Distintos economistas cercanos a Cambiemos han sugerido la necesidad de aplicar retenciones a todo el sector exportador: entre ellos, Pablo Gerchunoff, Bernardo Kosakoff, el mismísimo Carlos Melconián y gran parte del equipo de Nicolás Dujovne. Otros, como Juan Llach, reclamaron impuestos a la propiedad de la tierra. El empresario Gustavo Grobocopatel explicó que los productores agropecuarios deben hacer un gran esfuerzo en este sentido, aunque probablemente "no sea inteligente" que se produzca por la vía de las retenciones. Si esa medida, como parece, se tomara, tendría un efecto simbólico adicional. Es más sencillo discutir con sindicalistas o con universitarios cuando se puede demostrar que el esfuerzo en la crisis es compartidos por los más pudientes.

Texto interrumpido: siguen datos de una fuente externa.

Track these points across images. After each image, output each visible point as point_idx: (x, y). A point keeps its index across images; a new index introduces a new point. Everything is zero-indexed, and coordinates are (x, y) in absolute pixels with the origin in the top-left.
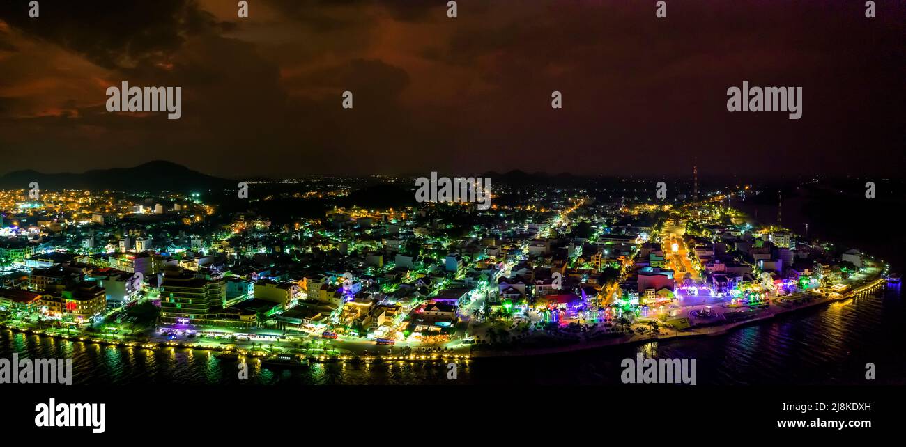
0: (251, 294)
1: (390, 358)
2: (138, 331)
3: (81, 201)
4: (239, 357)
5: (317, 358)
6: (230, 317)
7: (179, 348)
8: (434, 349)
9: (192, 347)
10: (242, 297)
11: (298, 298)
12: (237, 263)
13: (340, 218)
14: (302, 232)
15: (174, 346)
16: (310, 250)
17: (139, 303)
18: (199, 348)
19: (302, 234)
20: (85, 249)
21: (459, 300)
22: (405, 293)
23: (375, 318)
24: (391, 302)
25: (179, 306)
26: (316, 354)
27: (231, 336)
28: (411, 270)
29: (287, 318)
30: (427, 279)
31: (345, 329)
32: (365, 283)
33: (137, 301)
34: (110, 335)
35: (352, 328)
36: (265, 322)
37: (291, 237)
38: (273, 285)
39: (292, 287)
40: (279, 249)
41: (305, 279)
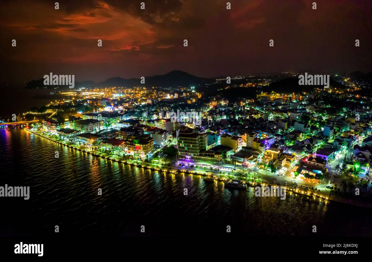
0: (219, 143)
2: (168, 162)
3: (142, 92)
4: (214, 180)
5: (251, 183)
6: (209, 156)
7: (187, 173)
8: (310, 188)
9: (193, 173)
10: (215, 144)
11: (242, 146)
12: (213, 124)
13: (264, 99)
14: (244, 106)
15: (184, 172)
16: (248, 118)
17: (168, 146)
18: (196, 174)
19: (244, 108)
20: (144, 117)
21: (329, 156)
22: (298, 148)
23: (281, 161)
24: (290, 152)
25: (186, 149)
26: (250, 181)
27: (210, 167)
28: (303, 133)
29: (237, 157)
30: (312, 140)
31: (265, 166)
32: (276, 139)
33: (167, 145)
34: (155, 164)
35: (268, 166)
36: (226, 159)
37: (239, 110)
38: (230, 137)
39: (239, 139)
40: (233, 117)
41: (245, 134)
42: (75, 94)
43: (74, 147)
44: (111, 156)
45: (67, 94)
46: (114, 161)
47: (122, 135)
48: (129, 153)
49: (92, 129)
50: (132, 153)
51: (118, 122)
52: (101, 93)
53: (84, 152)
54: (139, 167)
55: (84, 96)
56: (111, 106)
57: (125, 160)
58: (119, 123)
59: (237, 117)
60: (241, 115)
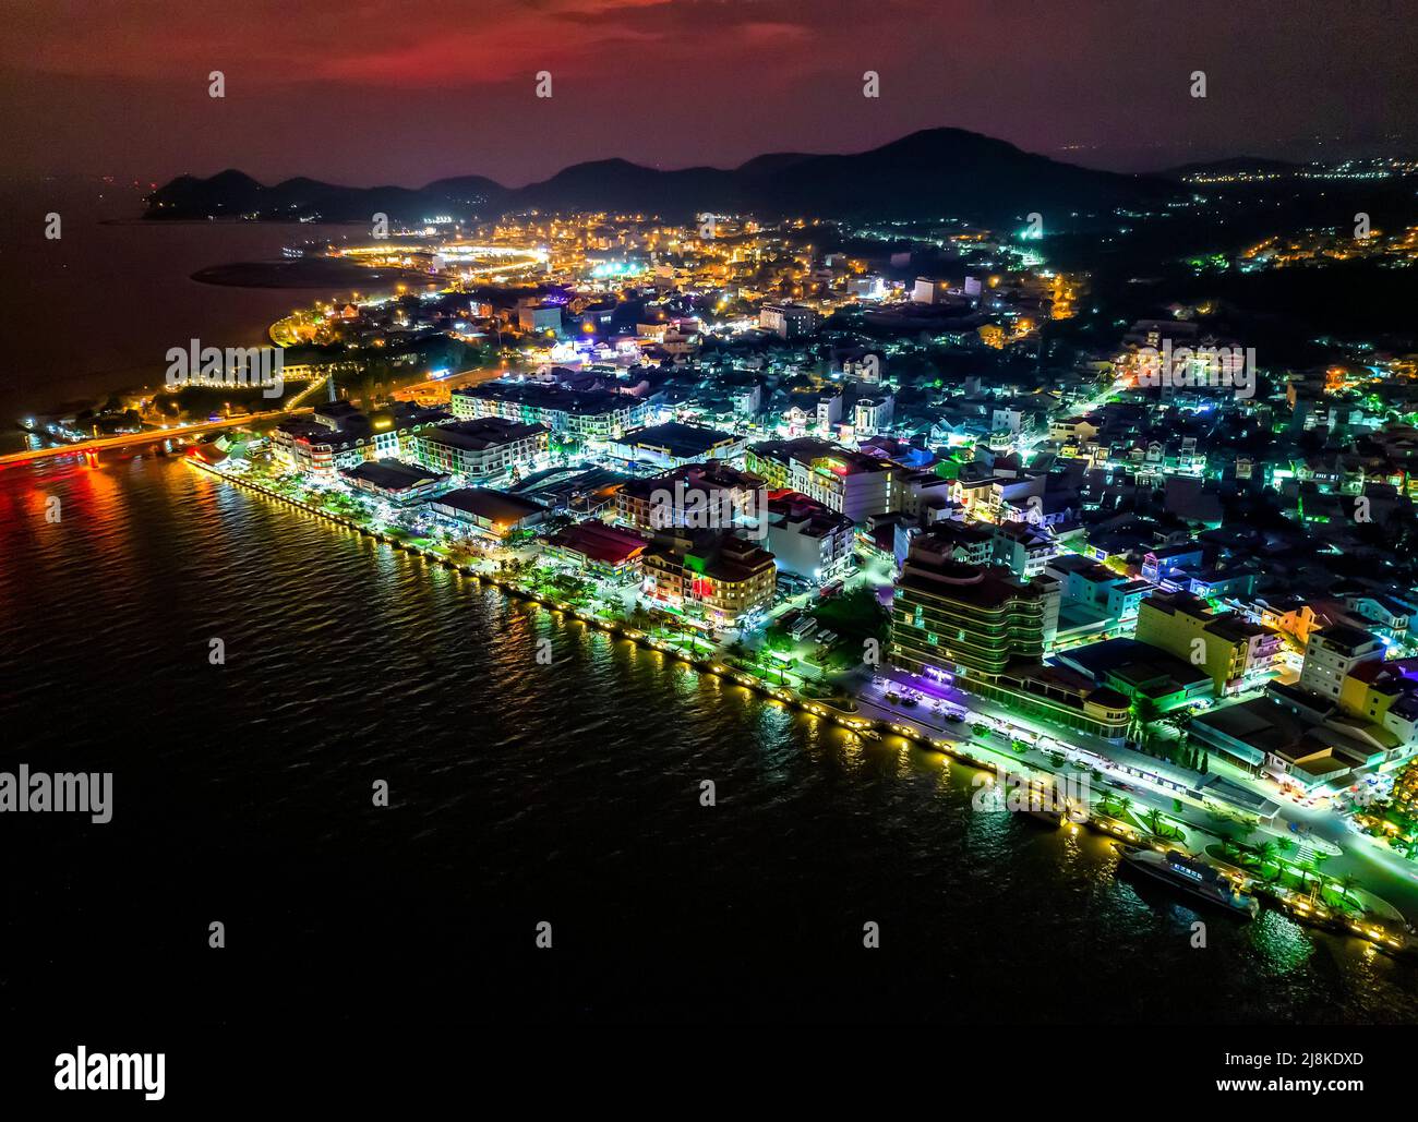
0: (1127, 622)
2: (835, 671)
4: (1063, 822)
5: (1287, 899)
6: (1054, 695)
7: (922, 746)
9: (951, 754)
10: (1102, 624)
15: (910, 738)
16: (1356, 485)
17: (847, 588)
18: (967, 761)
20: (739, 416)
29: (1221, 735)
33: (842, 583)
34: (774, 671)
36: (1153, 724)
37: (1303, 421)
38: (1196, 620)
39: (1254, 639)
40: (1250, 467)
41: (1307, 611)
42: (405, 255)
43: (422, 552)
44: (580, 605)
45: (369, 257)
46: (594, 625)
47: (631, 510)
48: (661, 597)
49: (499, 465)
50: (674, 602)
51: (618, 435)
52: (530, 253)
53: (466, 573)
54: (702, 668)
55: (449, 267)
56: (581, 337)
57: (644, 628)
58: (619, 442)
59: (1277, 477)
60: (1312, 466)
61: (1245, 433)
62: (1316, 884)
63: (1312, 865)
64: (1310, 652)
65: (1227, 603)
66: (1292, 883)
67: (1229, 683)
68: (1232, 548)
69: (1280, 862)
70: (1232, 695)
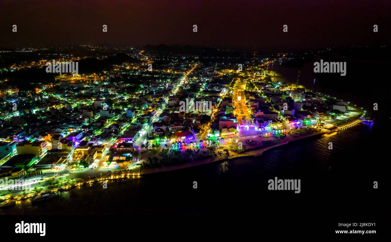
0: (15, 152)
1: (101, 180)
4: (16, 202)
5: (64, 188)
10: (9, 154)
11: (47, 149)
13: (64, 84)
21: (134, 137)
22: (106, 135)
23: (92, 156)
24: (100, 143)
28: (109, 119)
29: (42, 165)
30: (117, 125)
31: (77, 165)
32: (84, 130)
35: (80, 164)
36: (29, 170)
37: (35, 100)
38: (29, 145)
39: (42, 144)
40: (28, 111)
41: (48, 134)
59: (34, 111)
60: (39, 108)
61: (25, 104)
62: (67, 182)
63: (66, 179)
64: (52, 142)
65: (34, 139)
66: (64, 184)
67: (40, 155)
68: (31, 128)
69: (61, 182)
70: (41, 156)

Algunos especialistas consideran que esas modificaciones podrían resolver gran parte del deficit fiscal primario, mientras que la devaluación de estos días habría finalmente licuado el déficit de cuenta corriente. Si eso fuera así, todavía le quedaría al Gobierno un camino muy empinado. No está claro dónde se estabiliza el dólar, ni los efectos que eso tendrá sobre la inflación, especialmente la que afecta a los más pobres, y luego deberá conseguir los dólares para pagar los intereses de la deuda o para financiar lo que queda del déficit o establecer una política tarifaria nueva, despegada de las pretenciones dolarizadoras de Juan José Aranguren y los empresarios del sector.

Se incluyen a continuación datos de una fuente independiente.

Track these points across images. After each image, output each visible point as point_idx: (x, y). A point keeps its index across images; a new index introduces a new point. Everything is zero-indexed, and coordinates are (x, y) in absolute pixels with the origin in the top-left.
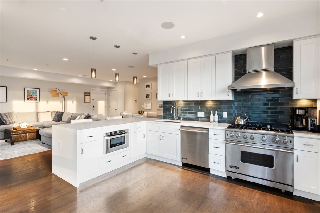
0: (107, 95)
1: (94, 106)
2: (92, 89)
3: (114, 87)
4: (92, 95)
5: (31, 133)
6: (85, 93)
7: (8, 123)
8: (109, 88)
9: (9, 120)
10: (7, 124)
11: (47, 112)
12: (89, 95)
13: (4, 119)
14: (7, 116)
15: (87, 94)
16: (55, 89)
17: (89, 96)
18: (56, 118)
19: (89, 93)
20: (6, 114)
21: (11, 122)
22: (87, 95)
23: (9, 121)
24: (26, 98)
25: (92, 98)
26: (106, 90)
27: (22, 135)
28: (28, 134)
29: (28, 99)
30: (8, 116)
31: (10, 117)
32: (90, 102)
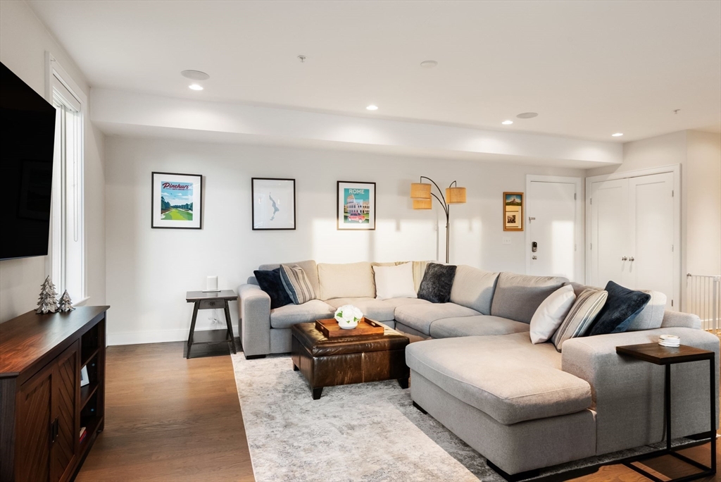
0: (579, 201)
1: (535, 245)
2: (529, 178)
3: (620, 165)
4: (528, 202)
5: (374, 354)
6: (507, 195)
7: (300, 299)
8: (588, 173)
9: (302, 289)
10: (298, 304)
11: (400, 263)
12: (518, 200)
13: (289, 285)
14: (295, 274)
15: (513, 199)
16: (425, 181)
17: (520, 204)
18: (430, 286)
19: (520, 196)
20: (295, 266)
21: (308, 297)
22: (513, 204)
23: (303, 294)
24: (342, 214)
25: (528, 214)
26: (578, 181)
27: (346, 358)
28: (363, 354)
29: (346, 217)
30: (300, 276)
31: (304, 278)
32: (521, 230)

¿Qué sigue? Si la carrera entre precios y salarios se acentúa, ¿no será momento de implementar un acuerdo de precios y salarios, como sugiere Guillermo Calvo, un economista muy lejano al "troskokirchnerismo"? Si la bomba de lebacs y letes sigue ejerciendo una presión tremenda sobre el tipo de cambio, ¿no será necesario implementar una restructuración compulsiva y entregarle a los bonistas a cambio de las Lebacs bonos a largo plazo? Es cierto que eso ahuyentaría la confianza de los inversores extranjeros. Pero ¿qué confianza? En el momento en que, ya ordenada, la economía real empiece a funcionar, esa confianza, inevitablemente, volverá. Ya ocurrió.
En el medio de todo esto está Mauricio Macri en una pelea dramática por salvar su pellejo: ¿qué no haría cualquiera en su situación? ¿Qué está dispuesto a hacer él? ¿Cambiar en serio para resolver un problema de fondo? ¿Quedar a mitad de camino? ¿Balbucear un discurso de un minuto y medio y agravar todo? Todas estas cosas se definen en estas horas en la Quinta de Olivos.
Algunos economistas que recomiendan el giro de Macri sostienen que la economía argentina es muy distinta a la del 2001: la producción energética crece fuerte, la próxima cosecha batirá récords, los deficits gemelos pueden llegar a eliminarse, los bancos están sólidos, las empresas no están endeudadas. Pero la desesperación por satisfacer a los acreedores de corto plazo ha puesto todo en duda.
Con los anuncios de mañana, Macri tratará de empezar a despejarlas.
No será sencillo.
Anuncie lo que anuncie, se vendrán semanas volátiles: más vértigo, más montaña rusa, más incertidumbre.
No habrá tiempo para compartir agradables almuerzos en coquetos restós.
En la Argentina, como siempre, lo mejor está por venir.